A la suite de différentes expériences de travail dans l’administration pendant 5 ans,  mais sans réussir à en être salarié … « Nous désirions qu’il n’accepte un travail qu’à mi-temps, en raison de ses engagements musicaux. Il n’avait surtout pas envie d’abandonner les concerts pour un travail professionnel en CAT, alors qu’en milieu ordinaire de travail, cette activité musicale avait été acceptée sans problème : il obtenait des congés tout à fait logiquement pour assumer ses autres engagements. » … Mais  « les raisons musicales ne sont pas invocables devant la COTOREP » Laissez Benoît inventer sa vie personnelle … un mi-temps pour cause musicale, c’est possible.
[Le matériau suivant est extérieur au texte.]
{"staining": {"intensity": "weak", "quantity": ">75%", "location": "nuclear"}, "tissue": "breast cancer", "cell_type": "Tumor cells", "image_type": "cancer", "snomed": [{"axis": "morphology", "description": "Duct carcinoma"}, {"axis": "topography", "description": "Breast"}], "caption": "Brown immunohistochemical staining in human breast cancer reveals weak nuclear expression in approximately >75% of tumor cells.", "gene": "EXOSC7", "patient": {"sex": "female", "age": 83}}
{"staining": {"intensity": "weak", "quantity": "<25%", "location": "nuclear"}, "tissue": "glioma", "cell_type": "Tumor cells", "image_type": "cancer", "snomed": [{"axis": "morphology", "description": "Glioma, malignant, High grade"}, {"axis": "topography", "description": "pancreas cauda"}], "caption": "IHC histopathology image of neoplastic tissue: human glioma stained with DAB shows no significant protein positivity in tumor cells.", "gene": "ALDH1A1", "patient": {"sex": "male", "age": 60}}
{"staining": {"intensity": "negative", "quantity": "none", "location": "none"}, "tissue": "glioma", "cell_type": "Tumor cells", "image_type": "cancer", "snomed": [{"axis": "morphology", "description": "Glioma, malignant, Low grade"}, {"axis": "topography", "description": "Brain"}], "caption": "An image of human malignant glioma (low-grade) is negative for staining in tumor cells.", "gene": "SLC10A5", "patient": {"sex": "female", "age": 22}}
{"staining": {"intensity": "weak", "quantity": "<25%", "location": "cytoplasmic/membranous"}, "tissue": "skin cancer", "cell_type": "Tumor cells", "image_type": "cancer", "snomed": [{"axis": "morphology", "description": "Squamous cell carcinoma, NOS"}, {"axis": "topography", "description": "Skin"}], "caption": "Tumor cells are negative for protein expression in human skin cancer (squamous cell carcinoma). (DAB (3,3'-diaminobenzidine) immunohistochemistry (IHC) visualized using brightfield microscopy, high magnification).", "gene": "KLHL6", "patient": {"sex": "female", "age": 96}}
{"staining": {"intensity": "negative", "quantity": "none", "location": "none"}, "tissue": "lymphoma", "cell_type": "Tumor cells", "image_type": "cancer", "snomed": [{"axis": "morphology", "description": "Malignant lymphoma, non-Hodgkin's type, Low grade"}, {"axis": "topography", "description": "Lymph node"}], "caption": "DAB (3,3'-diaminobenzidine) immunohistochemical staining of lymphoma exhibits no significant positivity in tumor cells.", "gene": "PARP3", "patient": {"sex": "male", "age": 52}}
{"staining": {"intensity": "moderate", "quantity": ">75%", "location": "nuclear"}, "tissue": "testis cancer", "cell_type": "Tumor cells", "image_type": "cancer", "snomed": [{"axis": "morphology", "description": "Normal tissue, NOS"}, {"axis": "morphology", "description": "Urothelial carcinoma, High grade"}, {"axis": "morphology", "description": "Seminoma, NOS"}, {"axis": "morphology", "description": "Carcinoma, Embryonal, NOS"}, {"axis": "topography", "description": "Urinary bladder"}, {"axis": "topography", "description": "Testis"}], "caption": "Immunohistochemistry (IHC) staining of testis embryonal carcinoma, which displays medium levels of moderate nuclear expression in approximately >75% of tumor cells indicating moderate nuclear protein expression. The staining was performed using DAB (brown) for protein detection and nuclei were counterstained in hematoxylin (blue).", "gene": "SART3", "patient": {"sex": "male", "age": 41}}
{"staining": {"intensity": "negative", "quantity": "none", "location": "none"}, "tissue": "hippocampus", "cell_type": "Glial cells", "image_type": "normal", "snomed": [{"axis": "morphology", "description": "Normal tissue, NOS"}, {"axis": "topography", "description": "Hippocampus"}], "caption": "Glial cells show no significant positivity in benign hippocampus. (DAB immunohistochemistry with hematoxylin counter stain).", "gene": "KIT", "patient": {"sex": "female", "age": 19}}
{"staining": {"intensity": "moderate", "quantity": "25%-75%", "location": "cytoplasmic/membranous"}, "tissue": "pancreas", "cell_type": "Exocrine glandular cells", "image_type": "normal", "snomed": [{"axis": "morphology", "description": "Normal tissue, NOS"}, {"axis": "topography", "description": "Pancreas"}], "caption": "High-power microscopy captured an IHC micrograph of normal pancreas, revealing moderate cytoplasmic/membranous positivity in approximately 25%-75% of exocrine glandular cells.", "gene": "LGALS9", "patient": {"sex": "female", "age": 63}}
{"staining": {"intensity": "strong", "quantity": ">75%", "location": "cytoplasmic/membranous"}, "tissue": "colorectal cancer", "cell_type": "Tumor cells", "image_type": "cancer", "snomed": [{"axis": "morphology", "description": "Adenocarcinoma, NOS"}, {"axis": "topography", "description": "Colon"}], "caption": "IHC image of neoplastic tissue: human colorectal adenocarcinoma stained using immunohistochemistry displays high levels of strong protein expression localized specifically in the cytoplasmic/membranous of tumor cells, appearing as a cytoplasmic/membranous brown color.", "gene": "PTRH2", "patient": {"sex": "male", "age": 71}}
S’il était aménagé en fonction des réalités des engagements d’un musicien , ce serait encore mieux, au lieu d’être tout juste toléré … »

« La différence ne doit pas exclure, mais donner un plus à la personne. »

Le livre finit sur ce commentaire de la biographe : « Bref, demain, comme hier, la vie leur apportera les réponses au fur et à mesure que se posent les questions, et leur entourage saura les accompagner sans leur apporter de solutions préfabriquées…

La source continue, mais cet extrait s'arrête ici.